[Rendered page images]
☆ ☆ ☆ ☆
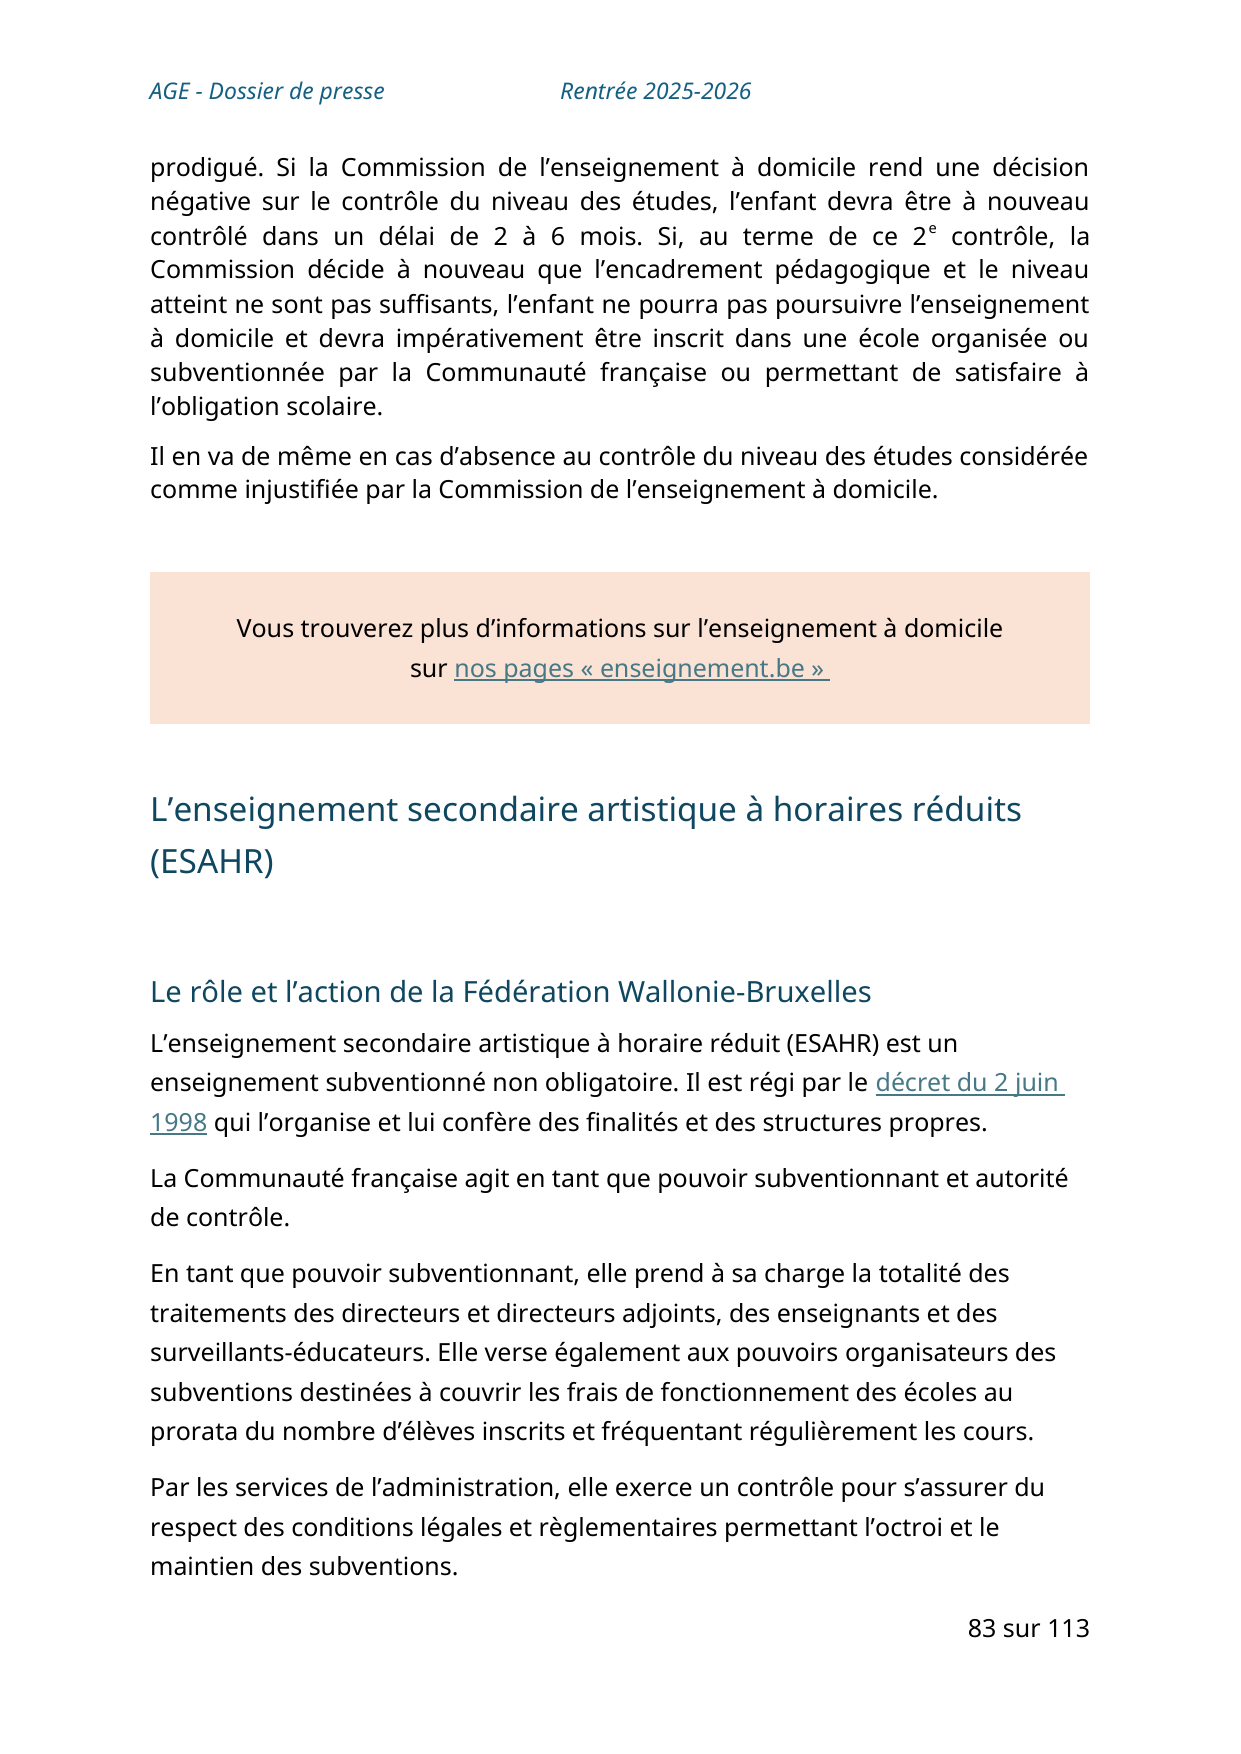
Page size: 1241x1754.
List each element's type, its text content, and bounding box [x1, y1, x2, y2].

text Il en va de même en cas d’absence au contrôle du niveau des études considérée comme injustifiée par la Commission de l’enseignement à domicile. [150, 438, 1090, 506]
text Vous trouverez plus d’informations sur l’enseignement à domicile [150, 611, 1090, 645]
subtitle L’enseignement secondaire artistique à horaires réduits (ESAHR) [150, 786, 1090, 884]
subtitle Le rôle et l’action de la Fédération Wallonie-Bruxelles [150, 971, 1090, 1011]
text La Communauté française agit en tant que pouvoir subventionnant et autorité de contrôle. [150, 1160, 1090, 1234]
text L’enseignement secondaire artistique à horaire réduit (ESAHR) est un enseignement subventionné non obligatoire. Il est régi par le décret du 2 juin 1998 qui l’organise et lui confère des finalités et des structures propres. [150, 1025, 1090, 1138]
text Par les services de l’administration, elle exerce un contrôle pour s’assurer du respect des conditions légales et règlementaires permettant l’octroi et le maintien des subventions. [150, 1470, 1090, 1583]
text En tant que pouvoir subventionnant, elle prend à sa charge la totalité des traitements des directeurs et directeurs adjoints, des enseignants et des surveillants-éducateurs. Elle verse également aux pouvoirs organisateurs des subventions destinées à couvrir les frais de fonctionnement des écoles au prorata du nombre d’élèves inscrits et fréquentant régulièrement les cours. [150, 1256, 1090, 1448]
text sur nos pages « enseignement.be » [150, 651, 1090, 724]
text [150, 150, 1090, 422]
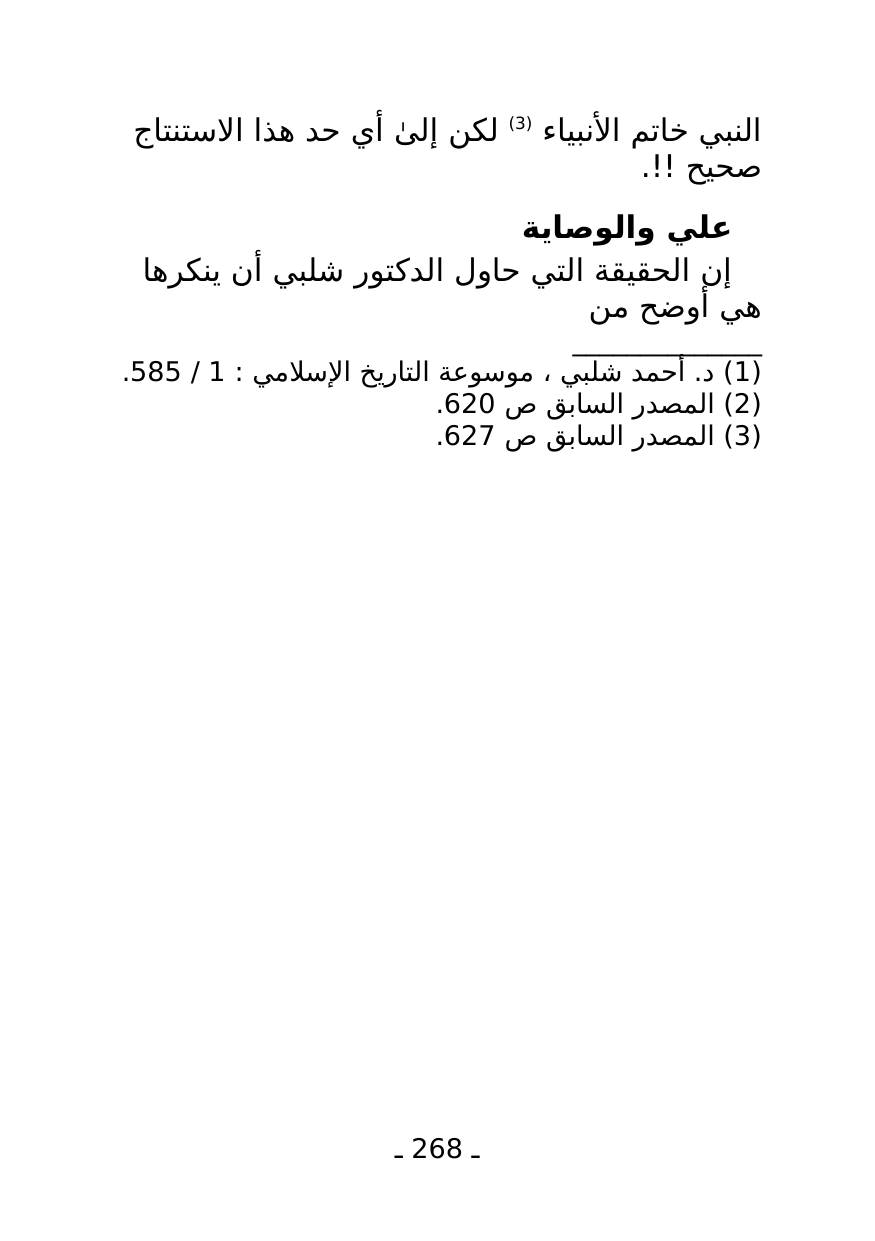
☆ ☆ ☆ ☆
What is expected:
A word-for-word copy of the entries above is needed, with every picture dropped.

Completed exercise:
Page size: 1241x1754.
List each element's type, its text content, and bounding box [x1, y1, x2, y2].

text Il en va de même en cas d’absence au contrôle du niveau des études considérée comme injustifiée par la Commission de l’enseignement à domicile. [150, 438, 1090, 506]
text Vous trouverez plus d’informations sur l’enseignement à domicile [150, 611, 1090, 645]
subtitle L’enseignement secondaire artistique à horaires réduits (ESAHR) [150, 786, 1090, 884]
subtitle Le rôle et l’action de la Fédération Wallonie-Bruxelles [150, 971, 1090, 1011]
text La Communauté française agit en tant que pouvoir subventionnant et autorité de contrôle. [150, 1160, 1090, 1234]
text L’enseignement secondaire artistique à horaire réduit (ESAHR) est un enseignement subventionné non obligatoire. Il est régi par le décret du 2 juin 1998 qui l’organise et lui confère des finalités et des structures propres. [150, 1025, 1090, 1138]
text Par les services de l’administration, elle exerce un contrôle pour s’assurer du respect des conditions légales et règlementaires permettant l’octroi et le maintien des subventions. [150, 1470, 1090, 1583]
text En tant que pouvoir subventionnant, elle prend à sa charge la totalité des traitements des directeurs et directeurs adjoints, des enseignants et des surveillants-éducateurs. Elle verse également aux pouvoirs organisateurs des subventions destinées à couvrir les frais de fonctionnement des écoles au prorata du nombre d’élèves inscrits et fréquentant régulièrement les cours. [150, 1256, 1090, 1448]
text sur nos pages « enseignement.be » [150, 651, 1090, 724]
text [150, 150, 1090, 422]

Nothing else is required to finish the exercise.